§ Work instruction A: Repeat the children's cancer text word for word, everything from "Tests that can" down to "cancer is diagnosed.".
§ Work instruction B: Summarize the text on children's cancer in two sentences.
§ Work instruction C: Carry the text on children's cancer further, starting where it ends.
** Opening Document segment block **
About children’s cancer
Cancer is rare in children. Around 170 children and teenagers under the age of 16 are diagnosed each year in Ireland. Children's cancers are different to adult cancers. They often affect different parts of the body and behave differently. About 1 in every 3 cancers that affects children is leukaemia, which is a blood cancers. The most common tumours in children are brain tumours.
In most cases we don’t know why children get cancer. Unfortunately, there is nothing a parent can do to prevent childhood cancer, as the risk factors linked to childhood cancers are not things we can control. Read more about children’s cancers.
What are the symptoms of children’s cancer?
Although cancer is rare in children, if you’re worried about cancer or if your child has unusual changes in their body, it’s always best to talk to your doctor. Read more about symptoms of children’s cancer.
How are children’s cancers diagnosed?
Tests that can diagnose cancer in children include blood tests, scans and biopsies (taking a sample of cells from the body). The type of tests depend on which cancer is suspected. Tests are usually done in CHI Crumlin, Dublin. If a brain tumour is suspected, you may go CHI, Temple St Hospital in Dublin. Read more about tests and how children’s cancer is diagnosed.
Will my child get better?
More children than ever are surviving cancer. Treatment is better than ever and around 8 in 10 children will be completely cured. Every child is different and your child’s doctor will talk to you about the likely success of treatment.
After a children's cancer diagnosis
What happens after diagnosis?
The time after you find out your child has cancer can be overwhelming. You will meet their healthcare team to discuss and plan their treatment. Treatment may start quite soon, and you may need to stay at the hospital. We have information on what to expect and support to help you cope with your feelings.
** Closing Document segment block **
** Opening Data extracts block **
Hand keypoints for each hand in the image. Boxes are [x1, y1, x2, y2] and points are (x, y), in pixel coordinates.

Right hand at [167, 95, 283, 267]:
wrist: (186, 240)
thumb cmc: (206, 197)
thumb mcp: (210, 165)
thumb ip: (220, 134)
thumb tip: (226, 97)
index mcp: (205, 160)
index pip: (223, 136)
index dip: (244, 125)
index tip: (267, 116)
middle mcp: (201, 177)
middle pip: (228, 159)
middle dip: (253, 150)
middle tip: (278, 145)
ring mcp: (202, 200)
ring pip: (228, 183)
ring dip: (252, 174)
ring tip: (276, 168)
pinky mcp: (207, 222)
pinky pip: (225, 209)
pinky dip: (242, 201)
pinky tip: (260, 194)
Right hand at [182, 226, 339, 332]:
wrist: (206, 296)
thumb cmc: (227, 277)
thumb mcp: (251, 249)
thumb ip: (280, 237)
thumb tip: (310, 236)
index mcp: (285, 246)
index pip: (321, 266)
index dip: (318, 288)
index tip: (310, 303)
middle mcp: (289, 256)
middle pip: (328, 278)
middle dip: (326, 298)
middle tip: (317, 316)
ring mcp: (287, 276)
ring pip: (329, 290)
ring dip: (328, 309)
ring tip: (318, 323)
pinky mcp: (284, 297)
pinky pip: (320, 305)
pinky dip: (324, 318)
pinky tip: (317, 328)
** Closing Data extracts block **
§ Output A:
Tests that can diagnose cancer in children include blood tests, scans and biopsies (taking a sample of cells from the body). The type of tests depend on which cancer is suspected. Tests are usually done in CHI Crumlin, Dublin. If a brain tumour is suspected, you may go CHI, Temple St Hospital in Dublin. Read more about tests and how children’s cancer is diagnosed.

§ Output B: Cancer is rare in children, with around 170 children and teenagers under 16 diagnosed each year in Ireland, and about 1 in every 3 childhood cancers is leukaemia. Tests such as blood tests, scans and biopsies are usually done in CHI Crumlin, Dublin, and around 8 in 10 children will be completely cured.

§ Output C:
Coping practically and emotionally
The Irish Cancer Society's Children's Fund
The Irish Cancer Society’s financial support fund for children and their families, is available to assist children on active treatment for a cancer diagnosis.
This fund is for patients under the age of 18 years, who have been diagnosed with cancer, and whose family are unable to meet a specific financial burden that has come about as a direct result of their illness.
Find out more here.
Peer-to-peer support for parents of children with cancer
Would you like to speak to a trained parent volunteer who really knows what you are going through, and understands what it is like to have a child with cancer?
All of our parent volunteers have children who have been treated for cancer in the past. This service is also available to other adult family members, such as grandparents, uncles, aunts.
To be referred to one of our trained parent volunteers please call the Irish Cancer Society Support Line on Freephone 1800 200 700 or by email email@example.com
Support for teachers
Cancer in the classroom
When anyone in a school community has a cancer diagnosis, education providers have an opportunity to support children and young people.
Cancer in the classroom is an Irish and English language guide for school staff who would like to support students, affected by cancer.
It is important to remember that each cancer experience is different, and each individual navigates it in his or her own way. The information can be adapted to suit both primary and secondary school staff.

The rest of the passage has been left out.